FERC just issued Order 2222 requiring all RTOs and ISOs to allow distributed energy resources to participate in wholesale markets. I've been reading through it but the technical requirements are pretty complex. The order covers everything from solar+storage to electric vehicle aggregations. Here in Tennessee, we're not in an RTO so this might not directly affect us, but I'm curious if anyone has insights on how this could impact retail rates. TVA has been talking about wholesale market participation for years.
New FERC Order 2222 - anybody understand the implications?
Terry, this is huge for those of us in ISO-NE territory. The order requires compliance within 270 days, but implementation will probably take 2-3 years. The interesting part is it allows aggregated DER resources as small as 100kW to bid into energy and ancillary services markets. For larger commercial customers with solar+storage, this could create new revenue streams that weren't available before. Eversource has been dragging their feet on interconnection, but this might force faster approvals.

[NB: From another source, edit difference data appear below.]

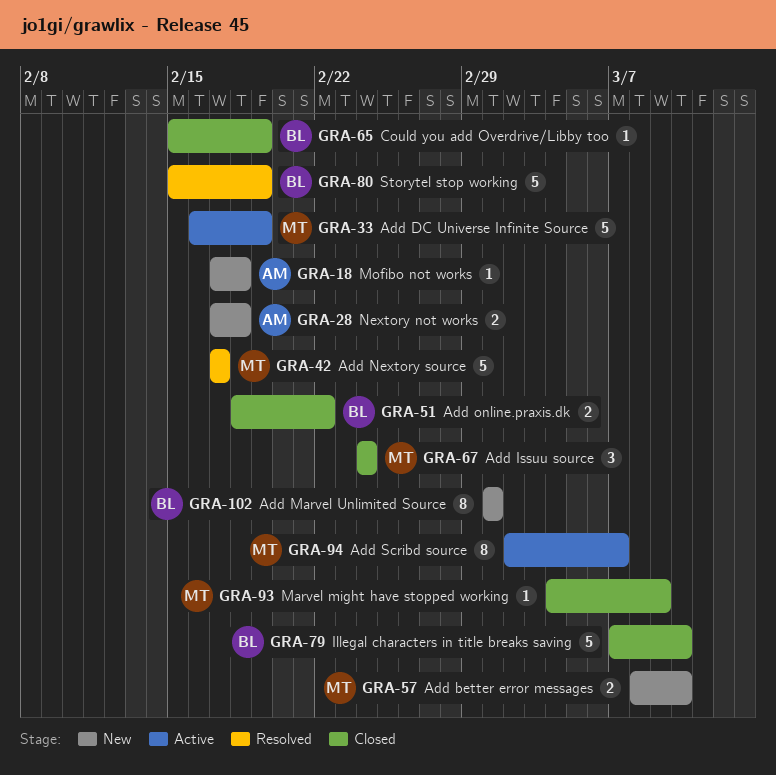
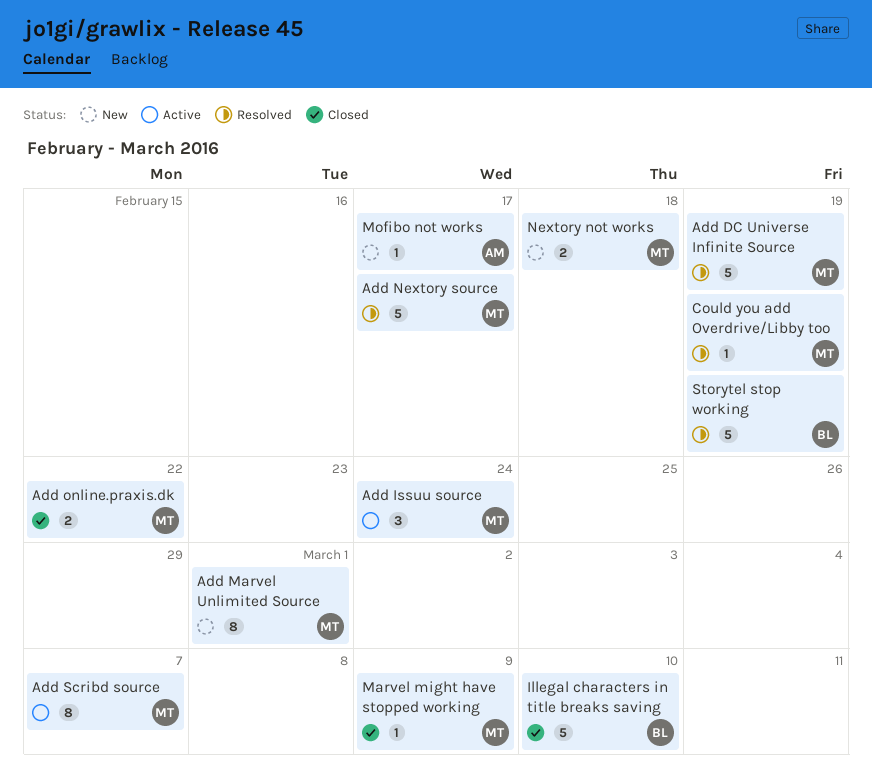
Add better error messages: present -> none
Add DC Universe Infinite Source, status: Active -> Resolved
Add Issuu source, status: Closed -> Active
Add Marvel Unlimited Source, owner: BL -> MT
Add online.praxis.dk, owner: BL -> MT
Could you add Overdrive/Libby too, status: Closed -> Resolved
Could you add Overdrive/Libby too, owner: BL -> MT
Mofibo not works, due: Feb 18 -> Feb 17
Nextory not works, owner: AM -> MT

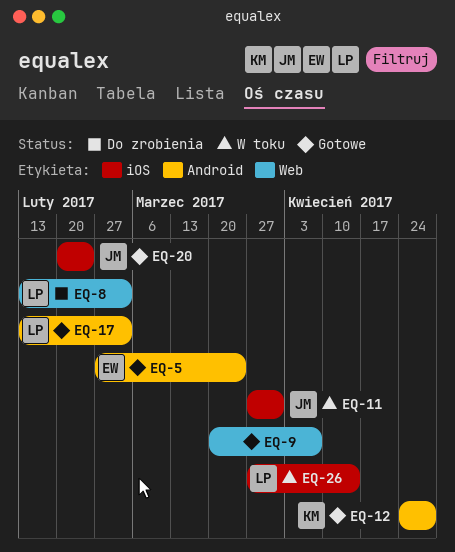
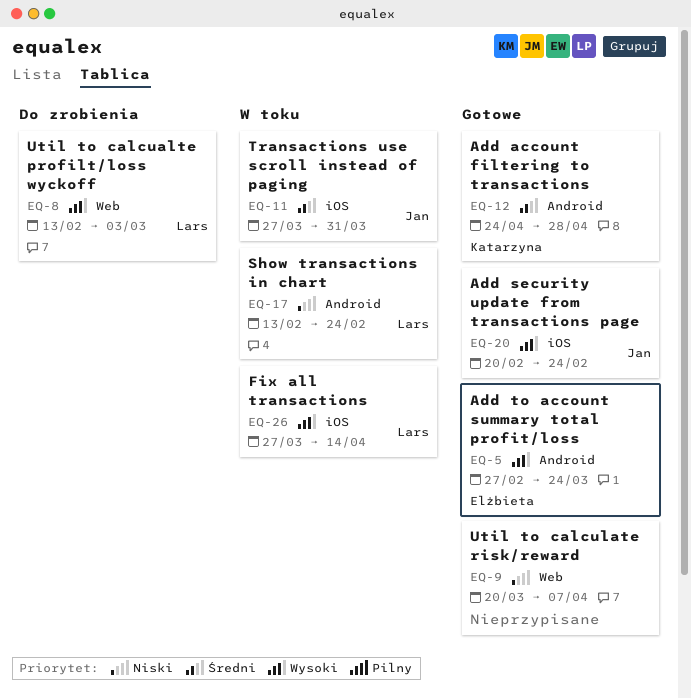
EQ-17, status: Gotowe -> W toku
EQ-17, due: Mar 3 -> Feb 24

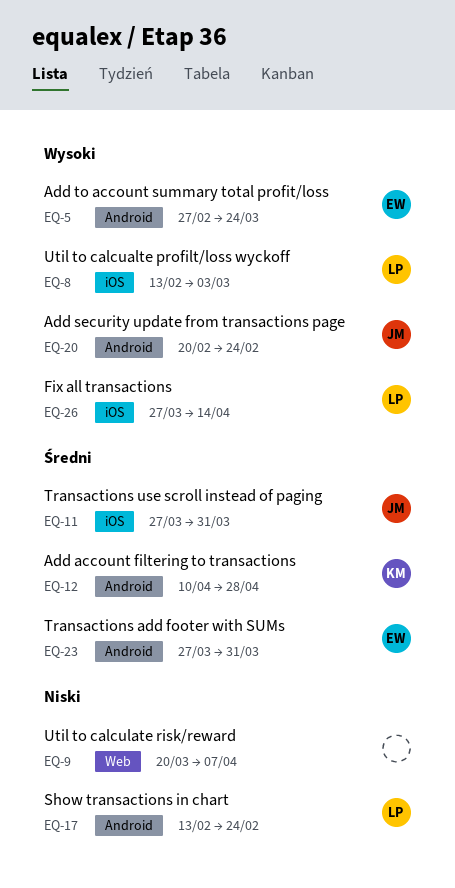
EQ-8, label: Web -> iOS
EQ-12, start: Apr 24 -> Apr 10
EQ-20, label: iOS -> Android
EQ-23: none -> present

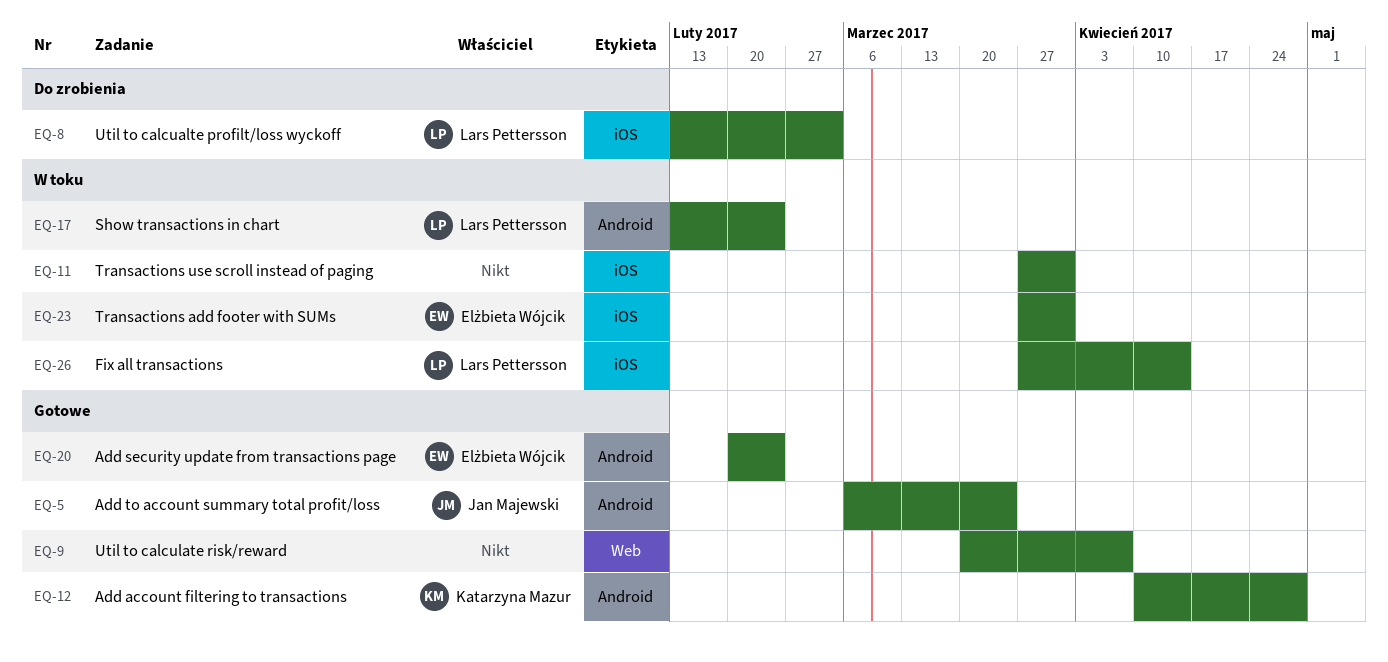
EQ-5, owner: Elżbieta Wójcik -> Jan Majewski
EQ-5, start: Feb 27 -> Mar 6
EQ-11, owner: Jan Majewski -> none
EQ-20, owner: Jan Majewski -> Elżbieta Wójcik
EQ-23, label: Android -> iOS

Vince is right about the revenue opportunities. In PJM territory, we're already seeing some large customers explore this. The challenge is the operational complexity - you need real-time telemetry, 4-second response capabilities, and sophisticated control systems. Most behind-the-meter resources aren't set up for wholesale market participation. Derek, Georgia Power isn't in an RTO either, so you're in the same boat as Terry with TVA.